Source material below:

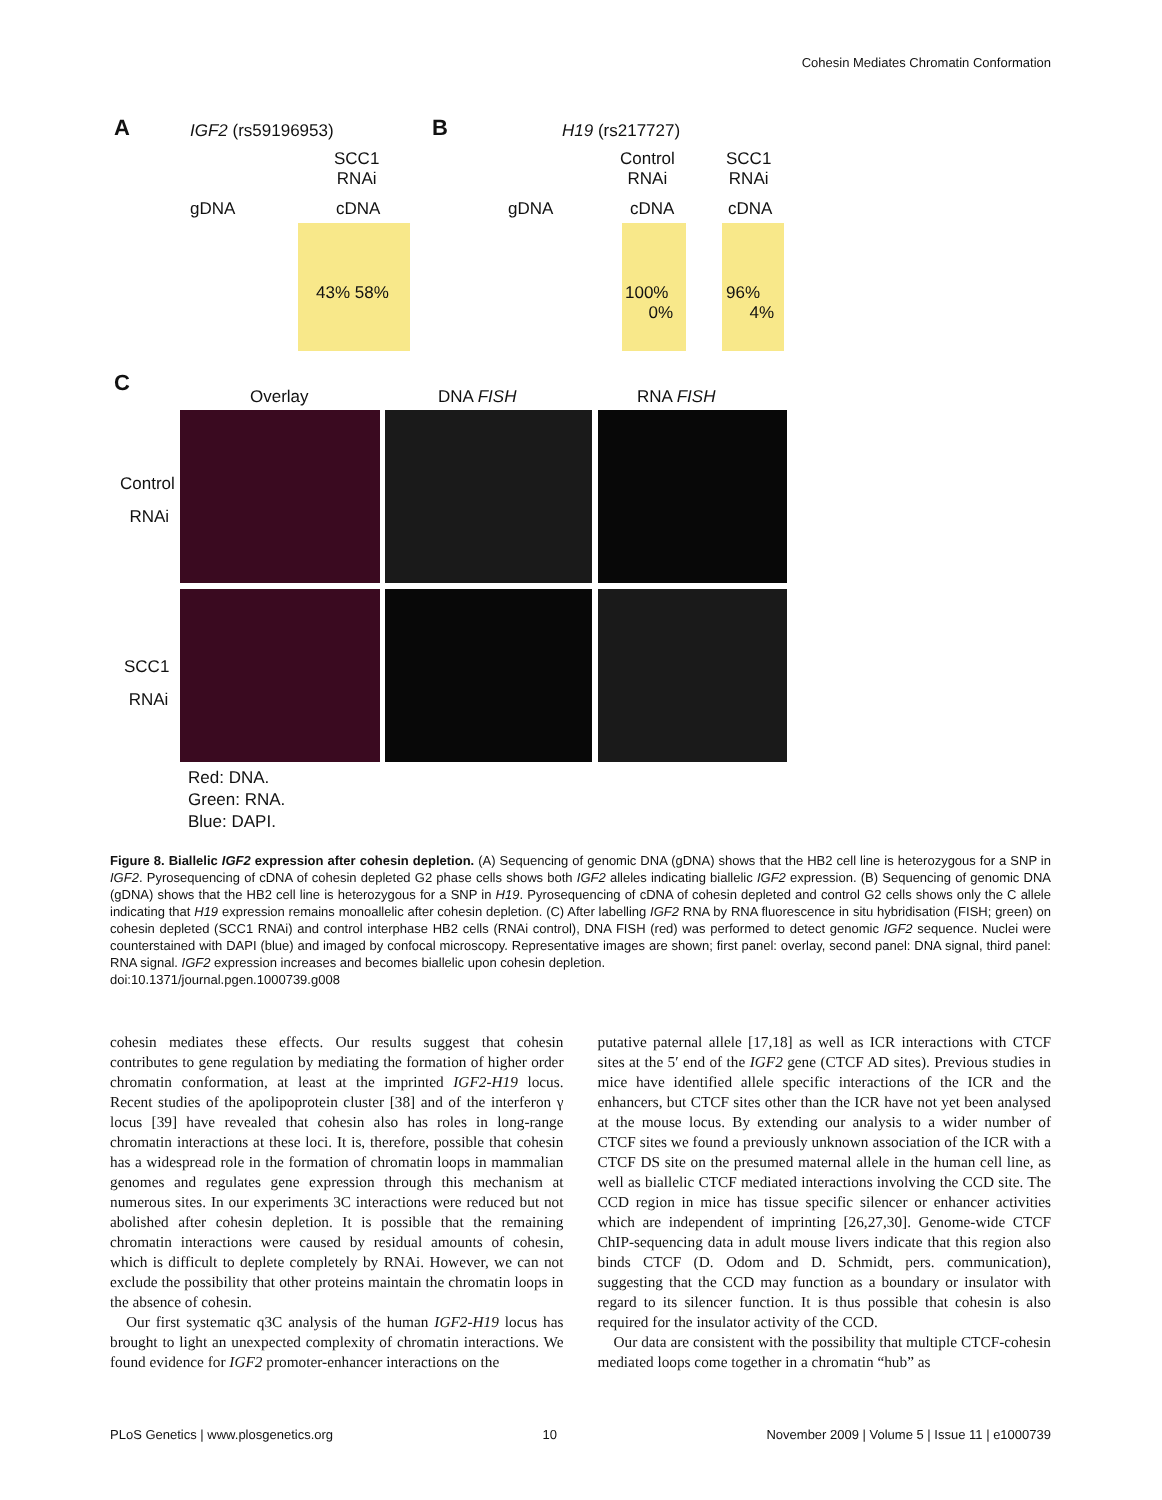Cohesin Mediates Chromatin Conformation
A IGF2 (rs59196953) B H19 (rs217727)
SCC1
RNAi
Control
RNAi
SCC1
RNAi
gDNA cDNA gDNA cDNA cDNA
43% 58%
100%
0%
96%
4%
C
Overlay DNA FISH RNA FISH
Control
RNAi
SCC1
RNAi
Red: DNA.
Green: RNA.
Blue: DAPI.
Figure 8. Biallelic IGF2 expression after cohesin depletion. (A) Sequencing of genomic DNA (gDNA) shows that the HB2 cell line is heterozygous for a SNP in IGF2. Pyrosequencing of cDNA of cohesin depleted G2 phase cells shows both IGF2 alleles indicating biallelic IGF2 expression. (B) Sequencing of genomic DNA (gDNA) shows that the HB2 cell line is heterozygous for a SNP in H19. Pyrosequencing of cDNA of cohesin depleted and control G2 cells shows only the C allele indicating that H19 expression remains monoallelic after cohesin depletion. (C) After labelling IGF2 RNA by RNA fluorescence in situ hybridisation (FISH; green) on cohesin depleted (SCC1 RNAi) and control interphase HB2 cells (RNAi control), DNA FISH (red) was performed to detect genomic IGF2 sequence. Nuclei were counterstained with DAPI (blue) and imaged by confocal microscopy. Representative images are shown; first panel: overlay, second panel: DNA signal, third panel: RNA signal. IGF2 expression increases and becomes biallelic upon cohesin depletion.
doi:10.1371/journal.pgen.1000739.g008
cohesin mediates these effects. Our results suggest that cohesin contributes to gene regulation by mediating the formation of higher order chromatin conformation, at least at the imprinted IGF2-H19 locus. Recent studies of the apolipoprotein cluster [38] and of the interferon γ locus [39] have revealed that cohesin also has roles in long-range chromatin interactions at these loci. It is, therefore, possible that cohesin has a widespread role in the formation of chromatin loops in mammalian genomes and regulates gene expression through this mechanism at numerous sites. In our experiments 3C interactions were reduced but not abolished after cohesin depletion. It is possible that the remaining chromatin interactions were caused by residual amounts of cohesin, which is difficult to deplete completely by RNAi. However, we can not exclude the possibility that other proteins maintain the chromatin loops in the absence of cohesin.
Our first systematic q3C analysis of the human IGF2-H19 locus has brought to light an unexpected complexity of chromatin interactions. We found evidence for IGF2 promoter-enhancer interactions on the
putative paternal allele [17,18] as well as ICR interactions with CTCF sites at the 5′ end of the IGF2 gene (CTCF AD sites). Previous studies in mice have identified allele specific interactions of the ICR and the enhancers, but CTCF sites other than the ICR have not yet been analysed at the mouse locus. By extending our analysis to a wider number of CTCF sites we found a previously unknown association of the ICR with a CTCF DS site on the presumed maternal allele in the human cell line, as well as biallelic CTCF mediated interactions involving the CCD site. The CCD region in mice has tissue specific silencer or enhancer activities which are independent of imprinting [26,27,30]. Genome-wide CTCF ChIP-sequencing data in adult mouse livers indicate that this region also binds CTCF (D. Odom and D. Schmidt, pers. communication), suggesting that the CCD may function as a boundary or insulator with regard to its silencer function. It is thus possible that cohesin is also required for the insulator activity of the CCD.
Our data are consistent with the possibility that multiple CTCF-cohesin mediated loops come together in a chromatin “hub” as
PLoS Genetics | www.plosgenetics.org 10 November 2009 | Volume 5 | Issue 11 | e1000739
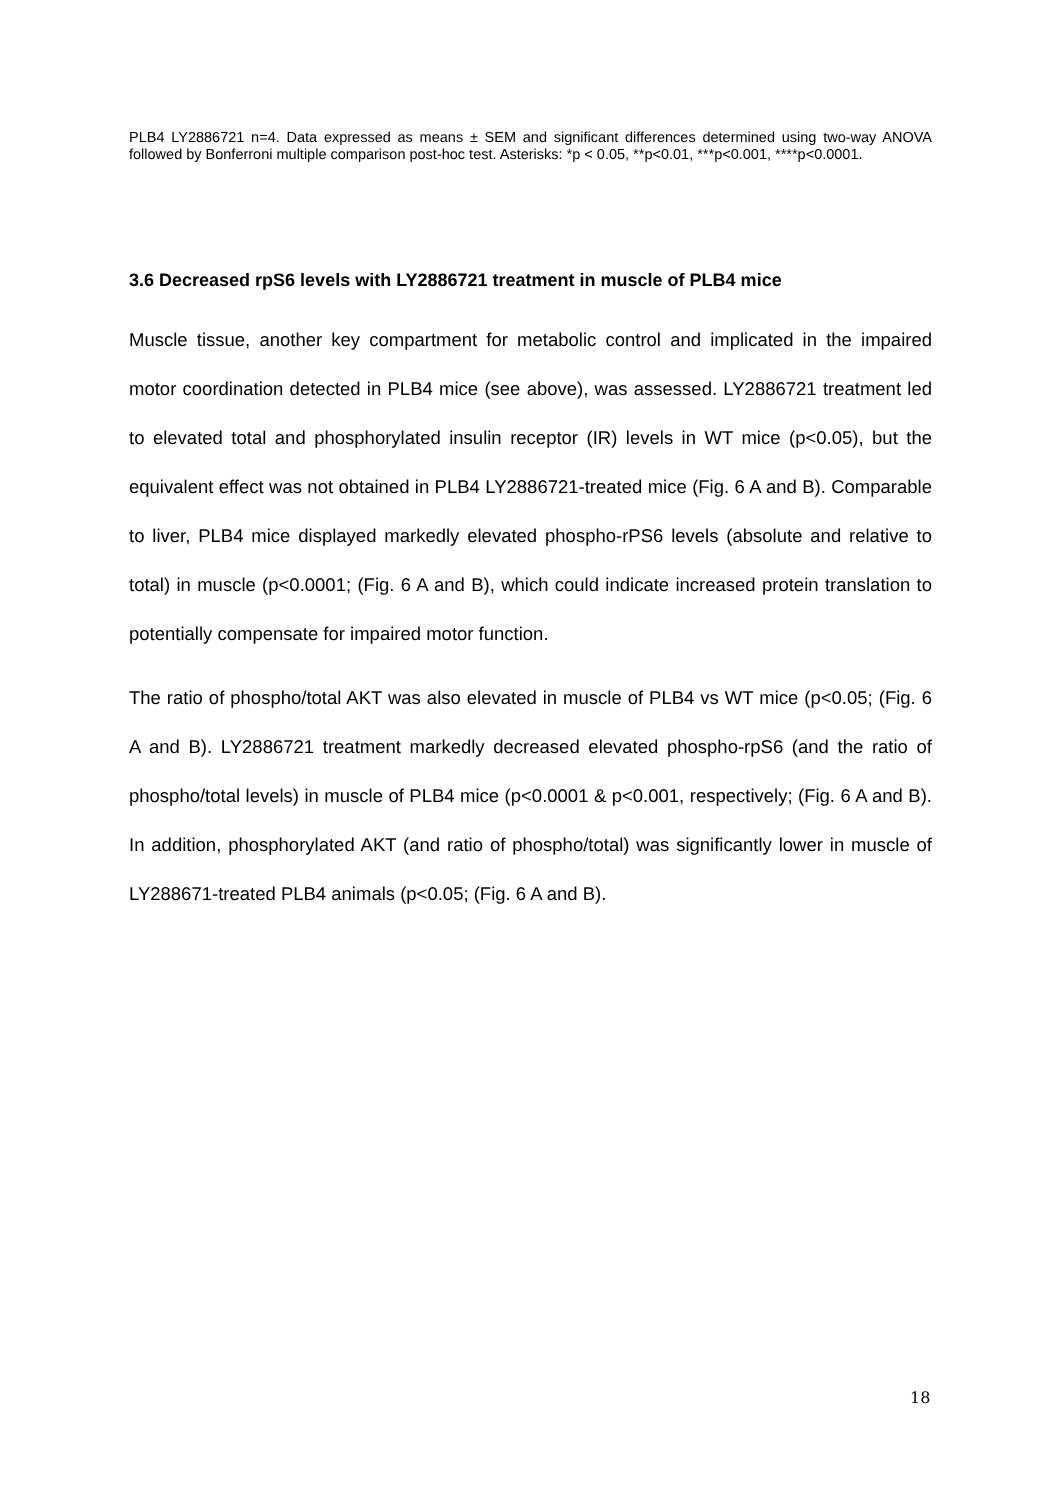PLB4 LY2886721 n=4. Data expressed as means ± SEM and significant differences determined using two-way ANOVA followed by Bonferroni multiple comparison post-hoc test. Asterisks: *p < 0.05, **p<0.01, ***p<0.001, ****p<0.0001.
3.6 Decreased rpS6 levels with LY2886721 treatment in muscle of PLB4 mice
Muscle tissue, another key compartment for metabolic control and implicated in the impaired motor coordination detected in PLB4 mice (see above), was assessed. LY2886721 treatment led to elevated total and phosphorylated insulin receptor (IR) levels in WT mice (p<0.05), but the equivalent effect was not obtained in PLB4 LY2886721-treated mice (Fig. 6 A and B). Comparable to liver, PLB4 mice displayed markedly elevated phospho-rPS6 levels (absolute and relative to total) in muscle (p<0.0001; (Fig. 6 A and B), which could indicate increased protein translation to potentially compensate for impaired motor function.
The ratio of phospho/total AKT was also elevated in muscle of PLB4 vs WT mice (p<0.05; (Fig. 6 A and B). LY2886721 treatment markedly decreased elevated phospho-rpS6 (and the ratio of phospho/total levels) in muscle of PLB4 mice (p<0.0001 & p<0.001, respectively; (Fig. 6 A and B). In addition, phosphorylated AKT (and ratio of phospho/total) was significantly lower in muscle of LY288671-treated PLB4 animals (p<0.05; (Fig. 6 A and B).
18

End of Source material.

Task details
No pictures should appear in the copy, and each record above is to be returned exactly.

Exercise answer
Cohesin Mediates Chromatin Conformation
A IGF2 (rs59196953) B H19 (rs217727)
SCC1
RNAi
Control
RNAi
SCC1
RNAi
gDNA cDNA gDNA cDNA cDNA
43% 58%
100%
0%
96%
4%
C
Overlay DNA FISH RNA FISH
Control
RNAi
SCC1
RNAi
Red: DNA.
Green: RNA.
Blue: DAPI.
Figure 8. Biallelic IGF2 expression after cohesin depletion. (A) Sequencing of genomic DNA (gDNA) shows that the HB2 cell line is heterozygous for a SNP in IGF2. Pyrosequencing of cDNA of cohesin depleted G2 phase cells shows both IGF2 alleles indicating biallelic IGF2 expression. (B) Sequencing of genomic DNA (gDNA) shows that the HB2 cell line is heterozygous for a SNP in H19. Pyrosequencing of cDNA of cohesin depleted and control G2 cells shows only the C allele indicating that H19 expression remains monoallelic after cohesin depletion. (C) After labelling IGF2 RNA by RNA fluorescence in situ hybridisation (FISH; green) on cohesin depleted (SCC1 RNAi) and control interphase HB2 cells (RNAi control), DNA FISH (red) was performed to detect genomic IGF2 sequence. Nuclei were counterstained with DAPI (blue) and imaged by confocal microscopy. Representative images are shown; first panel: overlay, second panel: DNA signal, third panel: RNA signal. IGF2 expression increases and becomes biallelic upon cohesin depletion.
doi:10.1371/journal.pgen.1000739.g008
cohesin mediates these effects. Our results suggest that cohesin contributes to gene regulation by mediating the formation of higher order chromatin conformation, at least at the imprinted IGF2-H19 locus. Recent studies of the apolipoprotein cluster [38] and of the interferon γ locus [39] have revealed that cohesin also has roles in long-range chromatin interactions at these loci. It is, therefore, possible that cohesin has a widespread role in the formation of chromatin loops in mammalian genomes and regulates gene expression through this mechanism at numerous sites. In our experiments 3C interactions were reduced but not abolished after cohesin depletion. It is possible that the remaining chromatin interactions were caused by residual amounts of cohesin, which is difficult to deplete completely by RNAi. However, we can not exclude the possibility that other proteins maintain the chromatin loops in the absence of cohesin.
Our first systematic q3C analysis of the human IGF2-H19 locus has brought to light an unexpected complexity of chromatin interactions. We found evidence for IGF2 promoter-enhancer interactions on the
putative paternal allele [17,18] as well as ICR interactions with CTCF sites at the 5′ end of the IGF2 gene (CTCF AD sites). Previous studies in mice have identified allele specific interactions of the ICR and the enhancers, but CTCF sites other than the ICR have not yet been analysed at the mouse locus. By extending our analysis to a wider number of CTCF sites we found a previously unknown association of the ICR with a CTCF DS site on the presumed maternal allele in the human cell line, as well as biallelic CTCF mediated interactions involving the CCD site. The CCD region in mice has tissue specific silencer or enhancer activities which are independent of imprinting [26,27,30]. Genome-wide CTCF ChIP-sequencing data in adult mouse livers indicate that this region also binds CTCF (D. Odom and D. Schmidt, pers. communication), suggesting that the CCD may function as a boundary or insulator with regard to its silencer function. It is thus possible that cohesin is also required for the insulator activity of the CCD.
Our data are consistent with the possibility that multiple CTCF-cohesin mediated loops come together in a chromatin “hub” as
PLoS Genetics | www.plosgenetics.org 10 November 2009 | Volume 5 | Issue 11 | e1000739
PLB4 LY2886721 n=4. Data expressed as means ± SEM and significant differences determined using two-way ANOVA followed by Bonferroni multiple comparison post-hoc test. Asterisks: *p < 0.05, **p<0.01, ***p<0.001, ****p<0.0001.
3.6 Decreased rpS6 levels with LY2886721 treatment in muscle of PLB4 mice
Muscle tissue, another key compartment for metabolic control and implicated in the impaired motor coordination detected in PLB4 mice (see above), was assessed. LY2886721 treatment led to elevated total and phosphorylated insulin receptor (IR) levels in WT mice (p<0.05), but the equivalent effect was not obtained in PLB4 LY2886721-treated mice (Fig. 6 A and B). Comparable to liver, PLB4 mice displayed markedly elevated phospho-rPS6 levels (absolute and relative to total) in muscle (p<0.0001; (Fig. 6 A and B), which could indicate increased protein translation to potentially compensate for impaired motor function.
The ratio of phospho/total AKT was also elevated in muscle of PLB4 vs WT mice (p<0.05; (Fig. 6 A and B). LY2886721 treatment markedly decreased elevated phospho-rpS6 (and the ratio of phospho/total levels) in muscle of PLB4 mice (p<0.0001 & p<0.001, respectively; (Fig. 6 A and B). In addition, phosphorylated AKT (and ratio of phospho/total) was significantly lower in muscle of LY288671-treated PLB4 animals (p<0.05; (Fig. 6 A and B).
18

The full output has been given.